■ WHAT THE TASK ASKS
Copy every line of the listing below exactly, keeping each line break.
Top of INFORMATION
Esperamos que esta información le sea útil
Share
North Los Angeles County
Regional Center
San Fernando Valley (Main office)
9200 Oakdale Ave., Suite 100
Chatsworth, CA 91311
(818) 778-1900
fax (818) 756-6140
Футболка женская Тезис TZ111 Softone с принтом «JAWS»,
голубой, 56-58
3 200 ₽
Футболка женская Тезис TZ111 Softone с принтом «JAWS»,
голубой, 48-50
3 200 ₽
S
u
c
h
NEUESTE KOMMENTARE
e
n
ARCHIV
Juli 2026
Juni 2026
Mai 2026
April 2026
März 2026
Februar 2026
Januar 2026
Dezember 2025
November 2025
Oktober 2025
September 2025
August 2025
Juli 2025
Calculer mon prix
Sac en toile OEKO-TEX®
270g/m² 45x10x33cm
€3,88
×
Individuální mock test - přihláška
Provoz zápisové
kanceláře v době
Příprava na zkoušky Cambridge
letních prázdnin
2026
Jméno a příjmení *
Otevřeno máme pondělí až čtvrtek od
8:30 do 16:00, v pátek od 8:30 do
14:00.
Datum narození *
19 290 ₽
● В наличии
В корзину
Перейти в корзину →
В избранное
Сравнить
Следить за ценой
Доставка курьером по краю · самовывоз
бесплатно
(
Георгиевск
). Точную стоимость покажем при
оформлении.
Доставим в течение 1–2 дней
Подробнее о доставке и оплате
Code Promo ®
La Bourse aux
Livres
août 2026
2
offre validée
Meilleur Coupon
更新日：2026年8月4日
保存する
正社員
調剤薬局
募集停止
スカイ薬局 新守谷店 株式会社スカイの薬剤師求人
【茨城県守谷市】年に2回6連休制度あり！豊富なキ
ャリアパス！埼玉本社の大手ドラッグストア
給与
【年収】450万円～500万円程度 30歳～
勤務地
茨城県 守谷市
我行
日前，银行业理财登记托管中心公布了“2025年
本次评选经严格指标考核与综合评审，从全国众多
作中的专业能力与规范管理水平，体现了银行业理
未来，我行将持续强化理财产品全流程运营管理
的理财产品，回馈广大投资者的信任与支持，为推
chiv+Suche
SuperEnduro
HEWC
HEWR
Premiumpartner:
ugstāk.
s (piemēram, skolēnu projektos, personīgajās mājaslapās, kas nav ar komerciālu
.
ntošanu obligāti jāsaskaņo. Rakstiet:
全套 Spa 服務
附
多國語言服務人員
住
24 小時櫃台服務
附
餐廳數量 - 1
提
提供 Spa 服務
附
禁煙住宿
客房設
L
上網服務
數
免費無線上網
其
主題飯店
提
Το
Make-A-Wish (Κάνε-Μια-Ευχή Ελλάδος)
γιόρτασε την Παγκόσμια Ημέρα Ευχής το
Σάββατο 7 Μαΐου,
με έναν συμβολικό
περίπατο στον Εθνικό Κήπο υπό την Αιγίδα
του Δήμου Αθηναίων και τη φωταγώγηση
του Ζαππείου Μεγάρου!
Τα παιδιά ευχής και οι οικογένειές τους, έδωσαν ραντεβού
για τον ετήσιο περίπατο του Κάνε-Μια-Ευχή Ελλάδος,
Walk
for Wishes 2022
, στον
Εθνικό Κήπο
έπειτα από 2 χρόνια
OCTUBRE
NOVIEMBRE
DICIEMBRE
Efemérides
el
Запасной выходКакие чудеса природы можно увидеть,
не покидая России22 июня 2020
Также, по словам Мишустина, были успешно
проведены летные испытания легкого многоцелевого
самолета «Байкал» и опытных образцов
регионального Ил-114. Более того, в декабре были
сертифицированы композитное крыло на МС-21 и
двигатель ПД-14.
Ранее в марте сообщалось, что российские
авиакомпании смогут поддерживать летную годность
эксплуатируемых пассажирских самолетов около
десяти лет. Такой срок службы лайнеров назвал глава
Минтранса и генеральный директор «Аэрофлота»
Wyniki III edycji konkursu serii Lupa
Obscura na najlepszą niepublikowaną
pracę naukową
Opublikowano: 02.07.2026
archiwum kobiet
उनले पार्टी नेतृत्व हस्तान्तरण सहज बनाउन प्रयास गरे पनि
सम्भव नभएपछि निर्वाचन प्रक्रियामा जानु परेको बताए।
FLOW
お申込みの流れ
Bottom of INFORMATION
■ FINISHED TASK
Esperamos que esta información le sea útil
Share
North Los Angeles County
Regional Center
San Fernando Valley (Main office)
9200 Oakdale Ave., Suite 100
Chatsworth, CA 91311
(818) 778-1900
fax (818) 756-6140
Футболка женская Тезис TZ111 Softone с принтом «JAWS»,
голубой, 56-58
3 200 ₽
Футболка женская Тезис TZ111 Softone с принтом «JAWS»,
голубой, 48-50
3 200 ₽
S
u
c
h
NEUESTE KOMMENTARE
e
n
ARCHIV
Juli 2026
Juni 2026
Mai 2026
April 2026
März 2026
Februar 2026
Januar 2026
Dezember 2025
November 2025
Oktober 2025
September 2025
August 2025
Juli 2025
Calculer mon prix
Sac en toile OEKO-TEX®
270g/m² 45x10x33cm
€3,88
×
Individuální mock test - přihláška
Provoz zápisové
kanceláře v době
Příprava na zkoušky Cambridge
letních prázdnin
2026
Jméno a příjmení *
Otevřeno máme pondělí až čtvrtek od
8:30 do 16:00, v pátek od 8:30 do
14:00.
Datum narození *
19 290 ₽
● В наличии
В корзину
Перейти в корзину →
В избранное
Сравнить
Следить за ценой
Доставка курьером по краю · самовывоз
бесплатно
(
Георгиевск
). Точную стоимость покажем при
оформлении.
Доставим в течение 1–2 дней
Подробнее о доставке и оплате
Code Promo ®
La Bourse aux
Livres
août 2026
2
offre validée
Meilleur Coupon
更新日：2026年8月4日
保存する
正社員
調剤薬局
募集停止
スカイ薬局 新守谷店 株式会社スカイの薬剤師求人
【茨城県守谷市】年に2回6連休制度あり！豊富なキ
ャリアパス！埼玉本社の大手ドラッグストア
給与
【年収】450万円～500万円程度 30歳～
勤務地
茨城県 守谷市
我行
日前，银行业理财登记托管中心公布了“2025年
本次评选经严格指标考核与综合评审，从全国众多
作中的专业能力与规范管理水平，体现了银行业理
未来，我行将持续强化理财产品全流程运营管理
的理财产品，回馈广大投资者的信任与支持，为推
chiv+Suche
SuperEnduro
HEWC
HEWR
Premiumpartner:
ugstāk.
s (piemēram, skolēnu projektos, personīgajās mājaslapās, kas nav ar komerciālu
.
ntošanu obligāti jāsaskaņo. Rakstiet:
全套 Spa 服務
附
多國語言服務人員
住
24 小時櫃台服務
附
餐廳數量 - 1
提
提供 Spa 服務
附
禁煙住宿
客房設
L
上網服務
數
免費無線上網
其
主題飯店
提
Το
Make-A-Wish (Κάνε-Μια-Ευχή Ελλάδος)
γιόρτασε την Παγκόσμια Ημέρα Ευχής το
Σάββατο 7 Μαΐου,
με έναν συμβολικό
περίπατο στον Εθνικό Κήπο υπό την Αιγίδα
του Δήμου Αθηναίων και τη φωταγώγηση
του Ζαππείου Μεγάρου!
Τα παιδιά ευχής και οι οικογένειές τους, έδωσαν ραντεβού
για τον ετήσιο περίπατο του Κάνε-Μια-Ευχή Ελλάδος,
Walk
for Wishes 2022
, στον
Εθνικό Κήπο
έπειτα από 2 χρόνια
OCTUBRE
NOVIEMBRE
DICIEMBRE
Efemérides
el
Запасной выходКакие чудеса природы можно увидеть,
не покидая России22 июня 2020
Также, по словам Мишустина, были успешно
проведены летные испытания легкого многоцелевого
самолета «Байкал» и опытных образцов
регионального Ил-114. Более того, в декабре были
сертифицированы композитное крыло на МС-21 и
двигатель ПД-14.
Ранее в марте сообщалось, что российские
авиакомпании смогут поддерживать летную годность
эксплуатируемых пассажирских самолетов около
десяти лет. Такой срок службы лайнеров назвал глава
Минтранса и генеральный директор «Аэрофлота»
Wyniki III edycji konkursu serii Lupa
Obscura na najlepszą niepublikowaną
pracę naukową
Opublikowano: 02.07.2026
archiwum kobiet
उनले पार्टी नेतृत्व हस्तान्तरण सहज बनाउन प्रयास गरे पनि
सम्भव नभएपछि निर्वाचन प्रक्रियामा जानु परेको बताए।
FLOW
お申込みの流れ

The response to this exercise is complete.